Exercise goal.
Omit the pictures and output exactly the lines from the start of the entries through the line containing "на пляже этого отеля и побродит".

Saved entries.
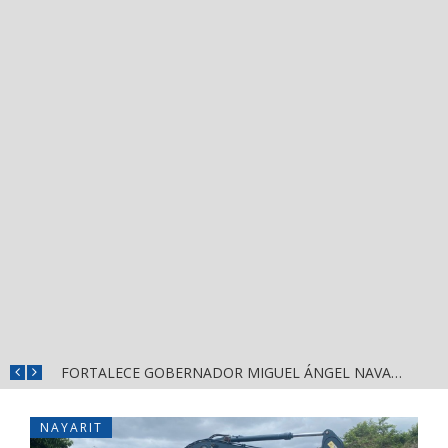
MÁS SEGURIDAD, SALUD Y CERCANÍA: LAS ACCIONES QUE TRANSFORMAN EL BIENESTAR EN NAYARIT
FORTALECE GOBERNADOR MIGUEL ÁNGEL NAVARRO LA COORDINACIÓN CON EL SECTOR EDUCATIVO EN NAYARIT
NAYARIT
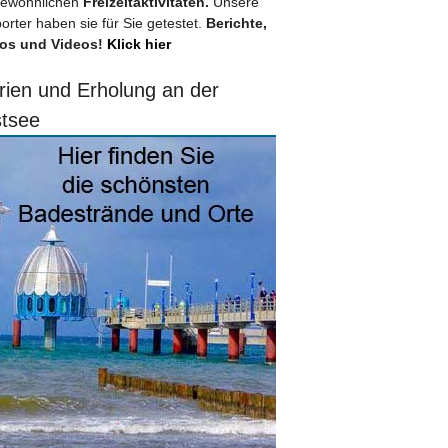
ewöhnlichen
Freizeitaktivitäten.
Unsere
orter haben sie für Sie getestet.
Berichte,
os und Videos!
Klick hier
rien und Erholung an der
tsee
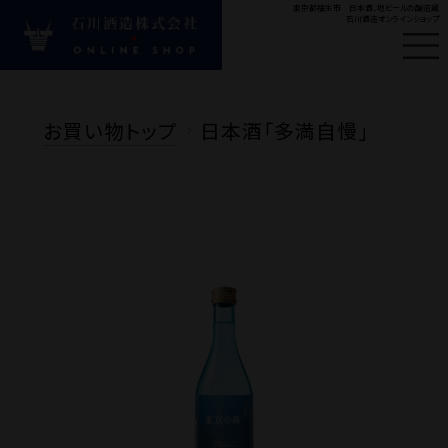
東京都福生市 日本酒、地ビールの醸造蔵
石川酒造オンラインショップ
はじめての方へ
新
お買い物トップ
日本酒「多満自慢」
#ビール
#多満自慢
#
Product
商品カテゴリ
お酒の種類から探す
目的・シーンから探す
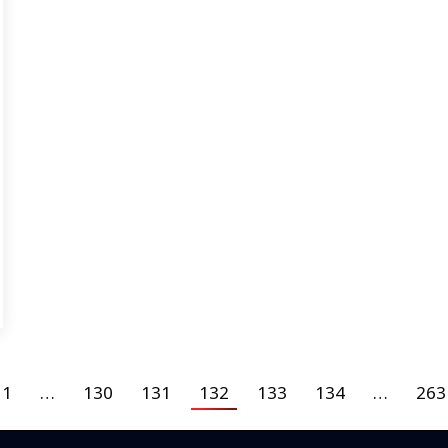
1
…
130
131
132
133
134
…
263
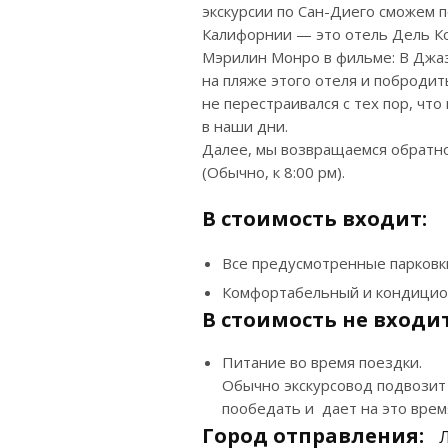
экскурсии по Сан-Диего сможем 
Калифорнии — это отель Дель Ко
Мэрилин Монро в фильме: В Джа
на пляже этого отеля и побродит
не перестраивался с тех пор, чт
в наши дни.
Далее, мы возвращаемся обратно
(Обычно, к 8:00 рм).
В стоимость входит:
Все предусмотренные парковк
Комфортабельный и кондицио
В стоимость не входит
Питание во время поездки.
Обычно экскурсовод подвозит 
пообедать и дает на это врем
Город отправления:
Л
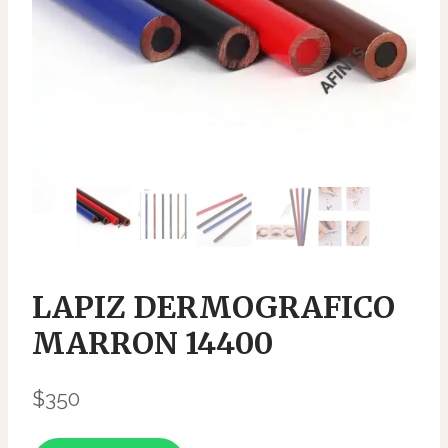
LAPIZ DERMOGRAFICO
MARRON 14400
$
350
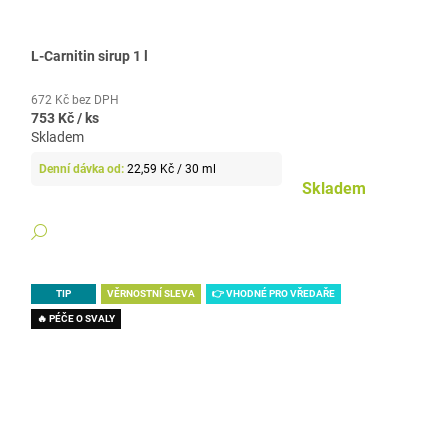
L-Carnitin sirup 1 l
672 Kč bez DPH
753 Kč
/ ks
Skladem
Měrná
22,59 Kč / 30 ml
cena:
Skladem
DETAIL
TIP
VĚRNOSTNÍ SLEVA
👉 VHODNÉ PRO VŘEDAŘE
🔥 PÉČE O SVALY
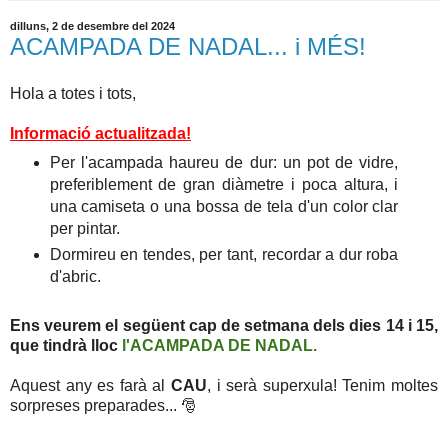
dilluns, 2 de desembre del 2024
ACAMPADA DE NADAL... i MÉS!
Hola a totes i tots,
Informació actualitzada!
Per l'acampada haureu de dur: un pot de vidre,
preferiblement de gran diàmetre i poca altura, i
una camiseta o una bossa de tela d'un color clar
per pintar.
Dormireu en tendes, per tant, recordar a dur roba
d'abric.
Ens veurem el següent cap de setmana dels dies 14 i 15,
que tindrà lloc
l'ACAMPADA DE NADAL.
Aquest any es farà al
CAU
, i serà superxula! Tenim moltes
sorpreses preparades... 🎅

Expected output.
MÁS SEGURIDAD, SALUD Y CERCANÍA: LAS ACCIONES QUE TRANSFORMAN EL BIENESTAR EN NAYARIT
FORTALECE GOBERNADOR MIGUEL ÁNGEL NAVARRO LA COORDINACIÓN CON EL SECTOR EDUCATIVO EN NAYARIT
NAYARIT
ewöhnlichen
Freizeitaktivitäten.
Unsere
orter haben sie für Sie getestet.
Berichte,
os und Videos!
Klick hier
rien und Erholung an der
tsee
東京都福生市 日本酒、地ビールの醸造蔵
石川酒造オンラインショップ
はじめての方へ
新
お買い物トップ
日本酒「多満自慢」
#ビール
#多満自慢
#
Product
商品カテゴリ
お酒の種類から探す
目的・シーンから探す
1
…
130
131
132
133
134
…
263
экскурсии по Сан-Диего сможем 
Калифорнии — это отель Дель Ко
Мэрилин Монро в фильме: В Джа
на пляже этого отеля и побродит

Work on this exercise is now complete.